• **INSTRUCTIONS TO FOLLOW**
Copy the rows below word for word, starting at the first row and ending at the row that contains "The second photo".
++++ DATA FOR THE TASK
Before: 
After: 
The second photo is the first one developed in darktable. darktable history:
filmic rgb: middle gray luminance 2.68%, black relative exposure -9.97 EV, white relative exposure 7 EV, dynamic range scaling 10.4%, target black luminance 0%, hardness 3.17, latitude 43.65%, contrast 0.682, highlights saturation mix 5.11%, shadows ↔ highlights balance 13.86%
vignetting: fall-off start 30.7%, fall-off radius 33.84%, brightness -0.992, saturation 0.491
++++++++
• **EXERCISE ANSWER**
Before: 
After: 
The second photo is the first one developed in darktable. darktable history:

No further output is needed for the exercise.